The Corner

Boehner Plans Short-Term CR

Speaker John Boehner strongly hinted on a conference call with rank-and-file House Republicans that the upcoming continuing resolution will not be a do-or-die fight over Obamacare spending.

“Our intent is to move quickly on a short-term continuing resolution [CR] that keeps the government running and maintains current sequester spending levels,” Boehner told members, according to a person on the call.

While Boehner did not explicitly rule out using the CR for an Obamacare fight, other sources on the call said it was clear he preferred not to use the spending bill to draw a line in the sand. “He didn’t rule it out, but indicated to members that defund through CR is not the best strategy,” a second source said. Beyond the CR, in November or December, lies a needed debt-ceiling increase that the House GOP has long planned to use as leverage.

Boehner also told Republicans it’s important for the GOP to hang tough on the sequester spending cuts and said he will keep to the GOP’s current strategy of highlighting politically unpopular provisions of the health care law.

On the sequester:

The president is desperate to get rid of the sequester . . . so desperate that he says he’ll shut down the government if Congress follows the law and funds the government at the levels his sequester mandates. The president’s threat to shut down the government if we implement his sequester is not a defensible position. The American people won’t stand for it, and we’re not going to be swayed by it. When we return, our intent is to move quickly on a short-term continuing resolution [CR] that keeps the government running and maintains current sequester spending levels. Our message will remain clear: Until the president agrees to better cuts and reforms that help grow the economy and put us on path to a balanced budget, his sequester — the sequester he himself proposed, insisted on, and signed into law — stays in place.

On Obamacare strategy:

We will also continue to implement the plan to stop Obamacare that I outlined last month. The delays the administration has been forced to implement in the health-care law have given us a golden opportunity to talk about fairness: “If big business gets relief from the president’s health-care law, families and small businesses should, too.” This message strikes a chord with Americans.
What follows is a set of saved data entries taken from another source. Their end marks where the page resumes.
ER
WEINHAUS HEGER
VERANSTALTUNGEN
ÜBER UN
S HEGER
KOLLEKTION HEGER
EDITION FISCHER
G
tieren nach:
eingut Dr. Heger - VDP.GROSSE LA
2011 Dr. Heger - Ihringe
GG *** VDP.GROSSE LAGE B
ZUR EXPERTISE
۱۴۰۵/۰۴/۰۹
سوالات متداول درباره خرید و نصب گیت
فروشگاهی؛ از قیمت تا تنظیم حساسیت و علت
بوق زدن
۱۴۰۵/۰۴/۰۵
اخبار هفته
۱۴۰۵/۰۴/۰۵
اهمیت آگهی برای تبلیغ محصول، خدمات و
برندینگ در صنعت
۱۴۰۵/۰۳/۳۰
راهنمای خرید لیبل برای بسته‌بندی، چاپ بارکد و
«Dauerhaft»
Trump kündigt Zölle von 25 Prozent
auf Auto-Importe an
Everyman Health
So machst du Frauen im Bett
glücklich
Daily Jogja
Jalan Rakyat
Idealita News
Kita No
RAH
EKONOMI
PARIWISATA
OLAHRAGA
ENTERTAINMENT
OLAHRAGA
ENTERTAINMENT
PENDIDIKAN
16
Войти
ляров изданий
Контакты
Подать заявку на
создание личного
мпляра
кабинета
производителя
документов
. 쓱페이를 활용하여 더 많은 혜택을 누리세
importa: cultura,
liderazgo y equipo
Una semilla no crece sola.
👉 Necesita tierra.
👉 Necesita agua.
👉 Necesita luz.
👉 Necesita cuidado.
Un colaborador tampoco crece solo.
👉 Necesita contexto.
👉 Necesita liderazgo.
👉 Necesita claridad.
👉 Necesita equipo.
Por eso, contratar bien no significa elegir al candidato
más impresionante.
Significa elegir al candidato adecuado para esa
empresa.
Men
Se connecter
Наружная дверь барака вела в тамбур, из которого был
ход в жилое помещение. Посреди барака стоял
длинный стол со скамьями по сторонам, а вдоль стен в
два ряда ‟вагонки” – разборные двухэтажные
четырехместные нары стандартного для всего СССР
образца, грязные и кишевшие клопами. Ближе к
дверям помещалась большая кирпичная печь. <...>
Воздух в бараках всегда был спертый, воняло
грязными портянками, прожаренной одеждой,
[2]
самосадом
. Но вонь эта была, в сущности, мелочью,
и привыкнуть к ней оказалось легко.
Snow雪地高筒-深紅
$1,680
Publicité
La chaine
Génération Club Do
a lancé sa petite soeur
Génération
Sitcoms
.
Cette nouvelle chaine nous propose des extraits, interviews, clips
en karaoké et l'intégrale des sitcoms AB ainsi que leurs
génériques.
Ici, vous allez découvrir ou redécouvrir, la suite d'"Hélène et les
When people hear it, it resonates. The president has already signed seven bills delaying or repealing parts of his health-care law. We’re going to keep the pressure on the president and Senate to act on the delay bills that passed the House in July with significant bipartisan support. You may have seen Shelly Moore Capito do this in Saturday’s GOP weekly address. We’re going to keep holding votes that chip away at the legislative coalition the president is using to force Obamacare on the nation.